Required work: Please copy each line in the records below that contains the string "licence".

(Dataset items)

************

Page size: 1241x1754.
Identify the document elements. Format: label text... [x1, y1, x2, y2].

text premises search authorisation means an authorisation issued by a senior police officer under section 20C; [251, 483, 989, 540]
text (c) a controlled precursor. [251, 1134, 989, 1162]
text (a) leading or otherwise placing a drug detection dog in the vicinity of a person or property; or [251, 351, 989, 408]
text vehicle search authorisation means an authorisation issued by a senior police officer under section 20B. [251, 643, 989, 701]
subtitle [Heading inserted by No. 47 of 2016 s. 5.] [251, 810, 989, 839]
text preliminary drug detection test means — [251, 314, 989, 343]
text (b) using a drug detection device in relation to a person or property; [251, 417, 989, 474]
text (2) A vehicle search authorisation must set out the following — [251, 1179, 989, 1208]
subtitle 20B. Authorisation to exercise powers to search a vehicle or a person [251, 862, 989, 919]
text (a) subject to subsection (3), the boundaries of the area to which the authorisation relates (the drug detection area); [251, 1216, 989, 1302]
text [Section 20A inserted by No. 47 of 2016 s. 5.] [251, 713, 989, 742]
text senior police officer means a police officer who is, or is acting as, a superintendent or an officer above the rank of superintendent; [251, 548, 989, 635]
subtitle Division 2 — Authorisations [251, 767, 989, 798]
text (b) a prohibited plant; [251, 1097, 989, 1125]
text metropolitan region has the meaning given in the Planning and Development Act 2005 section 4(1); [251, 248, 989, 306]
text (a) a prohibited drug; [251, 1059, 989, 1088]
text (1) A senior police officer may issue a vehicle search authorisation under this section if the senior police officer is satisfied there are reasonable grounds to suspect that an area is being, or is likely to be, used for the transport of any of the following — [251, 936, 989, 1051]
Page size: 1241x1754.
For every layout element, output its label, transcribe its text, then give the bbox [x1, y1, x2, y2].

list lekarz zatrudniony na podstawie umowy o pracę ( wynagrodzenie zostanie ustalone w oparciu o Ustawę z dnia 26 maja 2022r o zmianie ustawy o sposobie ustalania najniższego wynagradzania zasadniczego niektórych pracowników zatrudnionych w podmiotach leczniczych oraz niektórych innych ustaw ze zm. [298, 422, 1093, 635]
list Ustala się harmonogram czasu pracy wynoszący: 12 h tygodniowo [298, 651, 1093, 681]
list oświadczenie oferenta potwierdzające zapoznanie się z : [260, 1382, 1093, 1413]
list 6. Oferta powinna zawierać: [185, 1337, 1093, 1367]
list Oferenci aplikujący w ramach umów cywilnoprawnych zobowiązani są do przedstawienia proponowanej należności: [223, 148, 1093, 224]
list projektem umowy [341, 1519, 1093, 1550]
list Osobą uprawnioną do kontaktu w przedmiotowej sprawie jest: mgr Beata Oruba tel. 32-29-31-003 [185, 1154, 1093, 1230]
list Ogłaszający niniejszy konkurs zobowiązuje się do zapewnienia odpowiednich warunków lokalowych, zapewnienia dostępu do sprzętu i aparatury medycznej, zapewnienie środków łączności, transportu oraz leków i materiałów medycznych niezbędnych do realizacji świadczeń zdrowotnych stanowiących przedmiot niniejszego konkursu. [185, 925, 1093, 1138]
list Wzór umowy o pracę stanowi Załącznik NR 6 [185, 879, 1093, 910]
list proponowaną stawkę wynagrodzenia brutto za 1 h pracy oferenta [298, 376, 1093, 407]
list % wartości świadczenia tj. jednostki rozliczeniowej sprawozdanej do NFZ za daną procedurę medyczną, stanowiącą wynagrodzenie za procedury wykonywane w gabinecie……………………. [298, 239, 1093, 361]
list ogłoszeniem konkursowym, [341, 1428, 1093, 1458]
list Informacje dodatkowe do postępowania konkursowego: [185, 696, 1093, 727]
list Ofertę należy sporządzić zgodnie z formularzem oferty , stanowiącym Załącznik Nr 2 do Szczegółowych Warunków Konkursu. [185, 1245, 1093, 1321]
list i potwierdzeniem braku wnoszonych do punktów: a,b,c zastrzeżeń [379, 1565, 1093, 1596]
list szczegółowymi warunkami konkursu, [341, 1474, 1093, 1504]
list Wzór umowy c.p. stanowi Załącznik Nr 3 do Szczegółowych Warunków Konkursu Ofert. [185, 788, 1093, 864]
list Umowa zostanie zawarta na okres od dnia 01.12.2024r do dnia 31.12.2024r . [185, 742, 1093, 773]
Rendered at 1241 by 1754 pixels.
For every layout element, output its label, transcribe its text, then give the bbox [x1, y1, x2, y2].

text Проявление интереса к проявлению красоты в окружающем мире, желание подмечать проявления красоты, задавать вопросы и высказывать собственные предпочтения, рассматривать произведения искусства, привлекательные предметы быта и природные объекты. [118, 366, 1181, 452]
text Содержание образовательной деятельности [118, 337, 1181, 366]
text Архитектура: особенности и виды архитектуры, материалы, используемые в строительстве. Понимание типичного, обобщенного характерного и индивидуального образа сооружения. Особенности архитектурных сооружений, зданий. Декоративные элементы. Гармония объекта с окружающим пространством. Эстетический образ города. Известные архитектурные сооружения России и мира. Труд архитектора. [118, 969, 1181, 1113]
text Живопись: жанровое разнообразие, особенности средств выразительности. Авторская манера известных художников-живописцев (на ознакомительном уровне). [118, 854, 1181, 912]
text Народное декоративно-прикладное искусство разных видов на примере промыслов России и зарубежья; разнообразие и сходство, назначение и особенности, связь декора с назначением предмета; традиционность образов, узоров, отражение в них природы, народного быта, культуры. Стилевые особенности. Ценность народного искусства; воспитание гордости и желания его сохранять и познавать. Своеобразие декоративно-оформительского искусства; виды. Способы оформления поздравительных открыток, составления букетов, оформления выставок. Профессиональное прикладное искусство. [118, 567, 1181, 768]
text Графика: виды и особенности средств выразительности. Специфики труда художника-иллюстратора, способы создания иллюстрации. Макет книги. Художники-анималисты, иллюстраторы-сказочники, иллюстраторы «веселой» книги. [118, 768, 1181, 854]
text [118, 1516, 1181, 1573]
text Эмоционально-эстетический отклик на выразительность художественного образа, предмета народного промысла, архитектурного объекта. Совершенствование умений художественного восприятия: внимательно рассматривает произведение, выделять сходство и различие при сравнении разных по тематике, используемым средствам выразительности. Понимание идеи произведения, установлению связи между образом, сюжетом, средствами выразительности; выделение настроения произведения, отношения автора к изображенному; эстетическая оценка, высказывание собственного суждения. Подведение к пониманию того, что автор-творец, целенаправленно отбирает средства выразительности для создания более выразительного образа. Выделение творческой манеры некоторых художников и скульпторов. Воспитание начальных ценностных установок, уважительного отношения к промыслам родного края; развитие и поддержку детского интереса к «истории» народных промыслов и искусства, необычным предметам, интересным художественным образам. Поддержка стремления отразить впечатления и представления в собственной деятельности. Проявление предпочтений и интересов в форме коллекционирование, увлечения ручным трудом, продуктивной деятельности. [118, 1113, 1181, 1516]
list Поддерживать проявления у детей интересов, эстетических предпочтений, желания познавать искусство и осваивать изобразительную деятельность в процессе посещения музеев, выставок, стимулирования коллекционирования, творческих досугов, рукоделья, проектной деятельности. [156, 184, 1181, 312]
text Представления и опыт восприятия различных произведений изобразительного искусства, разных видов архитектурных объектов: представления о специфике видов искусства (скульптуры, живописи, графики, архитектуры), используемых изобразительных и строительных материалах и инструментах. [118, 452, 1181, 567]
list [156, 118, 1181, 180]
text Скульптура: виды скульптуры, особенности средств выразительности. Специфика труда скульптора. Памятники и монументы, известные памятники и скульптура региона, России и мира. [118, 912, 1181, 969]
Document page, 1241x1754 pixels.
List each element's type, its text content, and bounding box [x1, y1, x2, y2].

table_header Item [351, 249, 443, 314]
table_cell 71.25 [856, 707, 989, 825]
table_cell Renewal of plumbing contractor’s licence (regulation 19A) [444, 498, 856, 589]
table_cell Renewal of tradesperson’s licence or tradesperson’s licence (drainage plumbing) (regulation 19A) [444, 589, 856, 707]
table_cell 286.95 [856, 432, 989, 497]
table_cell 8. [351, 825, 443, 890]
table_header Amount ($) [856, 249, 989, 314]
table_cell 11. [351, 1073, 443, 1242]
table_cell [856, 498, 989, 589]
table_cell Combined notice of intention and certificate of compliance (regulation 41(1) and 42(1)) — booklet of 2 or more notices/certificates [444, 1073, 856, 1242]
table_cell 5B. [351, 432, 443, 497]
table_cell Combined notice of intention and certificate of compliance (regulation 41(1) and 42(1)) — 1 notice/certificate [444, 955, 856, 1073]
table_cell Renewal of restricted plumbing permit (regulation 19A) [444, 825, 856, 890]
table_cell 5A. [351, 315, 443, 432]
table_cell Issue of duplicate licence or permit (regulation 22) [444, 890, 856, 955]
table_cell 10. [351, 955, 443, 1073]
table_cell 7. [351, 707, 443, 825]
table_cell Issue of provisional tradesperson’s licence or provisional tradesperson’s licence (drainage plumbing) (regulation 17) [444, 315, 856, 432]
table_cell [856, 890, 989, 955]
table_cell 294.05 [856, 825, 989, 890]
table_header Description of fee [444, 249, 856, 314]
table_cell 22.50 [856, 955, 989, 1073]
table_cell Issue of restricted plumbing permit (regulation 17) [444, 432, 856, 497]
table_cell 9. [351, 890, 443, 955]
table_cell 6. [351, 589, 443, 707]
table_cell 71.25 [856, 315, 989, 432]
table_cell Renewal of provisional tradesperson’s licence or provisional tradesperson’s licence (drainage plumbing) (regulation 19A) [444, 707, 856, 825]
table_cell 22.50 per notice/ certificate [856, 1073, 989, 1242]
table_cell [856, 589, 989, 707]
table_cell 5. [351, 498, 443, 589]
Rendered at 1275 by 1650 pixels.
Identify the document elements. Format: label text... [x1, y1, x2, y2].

************

Exercise output:
table_cell Renewal of plumbing contractor’s licence (regulation 19A) [444, 498, 856, 589]
table_cell Renewal of tradesperson’s licence or tradesperson’s licence (drainage plumbing) (regulation 19A) [444, 589, 856, 707]
table_cell Issue of duplicate licence or permit (regulation 22) [444, 890, 856, 955]
table_cell Issue of provisional tradesperson’s licence or provisional tradesperson’s licence (drainage plumbing) (regulation 17) [444, 315, 856, 432]
table_cell Renewal of provisional tradesperson’s licence or provisional tradesperson’s licence (drainage plumbing) (regulation 19A) [444, 707, 856, 825]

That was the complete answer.